Dapper, Google’s distributed systems tracing infrastructure, is designed to provide Google developers with deeper insights into the behavior of complex distributed systems.
Introduction#
There is a service composed of five servers:
- A frontend (A)
- Two middleware servers (B and C)
- Two backend servers (D and E)
When a user sends a request to frontend server A, it subsequently issues two RPC calls to B and C. B returns a response immediately, whereas C requires further calls to backend servers D and E before returning its result to A. Finally, A responds to the initial request. For this request, a basic distributed tracing system must record identifiers and timestamps for each message sent and received on every machine involved.
Design Objectives#
Low Overhead: The performance impact on instrumented applications should be negligible.
Application-level Transparency: Developers should be unaware of the tracing system, requiring no additional development effort or code modifications for integration.

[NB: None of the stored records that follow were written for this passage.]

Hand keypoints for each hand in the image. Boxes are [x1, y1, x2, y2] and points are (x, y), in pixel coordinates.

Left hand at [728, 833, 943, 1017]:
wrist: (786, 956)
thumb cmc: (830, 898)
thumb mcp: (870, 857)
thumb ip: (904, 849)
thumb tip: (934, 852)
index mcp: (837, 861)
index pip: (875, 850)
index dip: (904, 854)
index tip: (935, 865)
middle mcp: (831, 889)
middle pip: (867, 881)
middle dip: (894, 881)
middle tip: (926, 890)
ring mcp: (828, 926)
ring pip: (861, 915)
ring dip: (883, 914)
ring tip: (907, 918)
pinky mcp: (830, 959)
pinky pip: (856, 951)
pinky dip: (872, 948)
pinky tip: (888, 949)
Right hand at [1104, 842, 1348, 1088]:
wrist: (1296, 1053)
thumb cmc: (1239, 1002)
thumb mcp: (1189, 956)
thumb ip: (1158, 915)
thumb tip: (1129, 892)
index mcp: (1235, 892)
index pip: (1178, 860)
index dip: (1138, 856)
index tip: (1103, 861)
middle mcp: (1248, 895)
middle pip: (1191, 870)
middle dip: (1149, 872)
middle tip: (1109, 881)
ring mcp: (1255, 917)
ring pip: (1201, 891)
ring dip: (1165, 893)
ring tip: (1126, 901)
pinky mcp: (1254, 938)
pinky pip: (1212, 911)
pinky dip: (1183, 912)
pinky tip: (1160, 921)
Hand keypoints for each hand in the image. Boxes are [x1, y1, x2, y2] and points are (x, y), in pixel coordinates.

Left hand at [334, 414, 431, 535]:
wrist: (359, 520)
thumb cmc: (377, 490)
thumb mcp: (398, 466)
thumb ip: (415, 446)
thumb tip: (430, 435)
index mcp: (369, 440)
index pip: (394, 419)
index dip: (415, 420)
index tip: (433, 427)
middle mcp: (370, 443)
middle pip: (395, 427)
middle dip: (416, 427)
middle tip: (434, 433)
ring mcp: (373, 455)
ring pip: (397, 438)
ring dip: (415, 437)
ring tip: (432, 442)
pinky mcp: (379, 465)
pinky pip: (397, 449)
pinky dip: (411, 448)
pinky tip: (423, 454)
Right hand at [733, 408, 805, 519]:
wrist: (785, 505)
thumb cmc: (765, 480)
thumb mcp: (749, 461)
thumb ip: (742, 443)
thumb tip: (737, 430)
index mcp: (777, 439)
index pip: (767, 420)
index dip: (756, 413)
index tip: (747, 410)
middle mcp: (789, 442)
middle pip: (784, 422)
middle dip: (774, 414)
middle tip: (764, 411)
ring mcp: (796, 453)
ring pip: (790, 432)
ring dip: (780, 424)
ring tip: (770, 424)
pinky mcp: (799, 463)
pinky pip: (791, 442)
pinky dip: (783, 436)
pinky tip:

Scalability: The system must handle the anticipated scale of services and clusters for the foreseeable future.
Timely Data Analysis: Collected data should be available for analysis ideally within one minute.
Proposed Solution#
Tracing Paradigms#
Currently, academia and industry employ two primary methods to correlate records with a specific request:
Black-box Paradigm: Only records message identifiers and timestamps for each send/receive event on individual machines, subsequently using statistical inference techniques to establish correlations.
In simple terms, this approach avoids generating additional logs. Instead, it collects existing log information and correlates events using machine learning models, such as regression analysis.
Annotation-based Paradigm: Correlates all request information, identifiers, and timestamps through a globally unique ID via invasive code instrumentation, followed by analysis and processing.
Dapper employs the Annotation-based Paradigm.
Core Principles and Workflow#
Terminology#
Trace: Represents the complete call chain tracking for a single request.
Span: Denotes the request/response process between two services. A single Trace comprises multiple Spans.
TraceID: A globally unique ID generated for the duration of a Trace. All Spans within this Trace inherit this ID.
SpanID: Typically a sequential identifier for multiple Spans within a trace.
Core Workflow#
When a thread handles a traced control path, Dapper stores a trace context in ThreadLocal storage. This trace context is a small, easily copyable container housing Span attributes such as trace id and span id.
For deferred or asynchronous computations, most Google developers utilize a common control flow library to construct callbacks, which are executed by thread pools or other executors. Dapper ensures all callbacks store the trace context of their creator. When a callback executes, this trace context is associated with the appropriate thread. Thus, the IDs Dapper uses for trace reconstruction transparently apply to asynchronous control flows.
After a request concludes, the application writes the span data to a local log file.
The Dapper daemon pulls these log files and ingests the data into the Dapper collectors.
The Dapper collectors write the results into BigTable (open-source equivalent: HBase), with each trace recorded as a single row.
Application-defined Annotations#
Dapper also allows application developers to enrich trace data by adding custom information.
Through explicit API calls, developers can inject arbitrary application-specific content into Dapper traces. For instance, input and output parameters for a specific Span can be recorded.
Application-level Transparency#
Within the Java ecosystem, Application-level transparency for tracing is typically achieved using Java Agent and bytecode instrumentation techniques, as exemplified by tools like Pinpoint.
Sampling Rate#
The sampling rate directly impacts application performance overhead. In high-throughput systems, a relatively low sampling rate (e.g., 0.01%) is often employed.
Experience with applications at Google leads us to believe that aggressive sampling does not hinder the analysis of the most significant patterns in high-throughput services. If an important execution pattern occurs once in such a system, it will occur thousands of times.
However, in lower-traffic systems, even a 1% sampling rate might miss critical events. In such scenarios, an adaptive sampling rate can be designed, where the rate decreases under high load and increases automatically in systems with lower request volumes.
Furthermore, it is conceivable to implement a threshold-based rule, for instance, mandating the sampling of any Trace whose total duration exceeds a specific percentile (e.g., p95).
Sampling Optimization#
The original Dapper paper describes the sampling optimization as follows:
For every span in the collection system, we hash its trace id into a scalar z (0<=z<=1). If z is less than our collection sampling coefficient, we retain the span and write it to Bigtable; otherwise, we discard it. By relying on the trace id for the sampling decision, we either sample the entire trace or discard the entire trace, rather than processing only some spans within a trace.
This approach implements a secondary sampling coefficient during the Dapper collection process to globally control the final data write rate.
Additionally, it might be beneficial to incorporate a filtering pipeline, similar to those found in log collectors like Filebeat, to perform secondary sampling based on specific parameters of Traces and spans.
Overhead#
Trace Generation Overhead#
The primary overhead in Dapper stems from Trace generation and log writing. Therefore, selecting an appropriate sampling rate is crucial.
Collection Overhead#
Reading local trace data can also potentially interfere with the monitored workload.
In containerized environments, it is recommended to deploy the Dapper daemon process as a sidecar.